* What the task requires
When the word "github" shows up in a line of the data below, copy that whole line.

* Source information
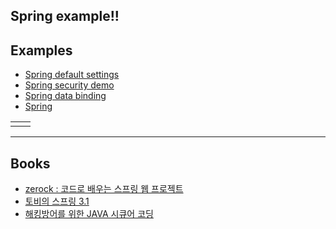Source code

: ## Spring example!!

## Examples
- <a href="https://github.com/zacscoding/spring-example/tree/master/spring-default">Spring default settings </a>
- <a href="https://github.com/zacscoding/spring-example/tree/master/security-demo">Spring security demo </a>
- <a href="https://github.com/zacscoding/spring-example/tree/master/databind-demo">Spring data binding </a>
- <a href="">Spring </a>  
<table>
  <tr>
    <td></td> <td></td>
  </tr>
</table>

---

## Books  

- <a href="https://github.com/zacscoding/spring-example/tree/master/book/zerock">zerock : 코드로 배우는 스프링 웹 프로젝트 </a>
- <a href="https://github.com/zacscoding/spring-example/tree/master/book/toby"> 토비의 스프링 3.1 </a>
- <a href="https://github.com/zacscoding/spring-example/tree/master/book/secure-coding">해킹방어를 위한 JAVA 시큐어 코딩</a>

* Task response
- <a href="https://github.com/zacscoding/spring-example/tree/master/spring-default">Spring default settings </a>
- <a href="https://github.com/zacscoding/spring-example/tree/master/security-demo">Spring security demo </a>
- <a href="https://github.com/zacscoding/spring-example/tree/master/databind-demo">Spring data binding </a>
- <a href="https://github.com/zacscoding/spring-example/tree/master/book/zerock">zerock : 코드로 배우는 스프링 웹 프로젝트 </a>
- <a href="https://github.com/zacscoding/spring-example/tree/master/book/toby"> 토비의 스프링 3.1 </a>
- <a href="https://github.com/zacscoding/spring-example/tree/master/book/secure-coding">해킹방어를 위한 JAVA 시큐어 코딩</a>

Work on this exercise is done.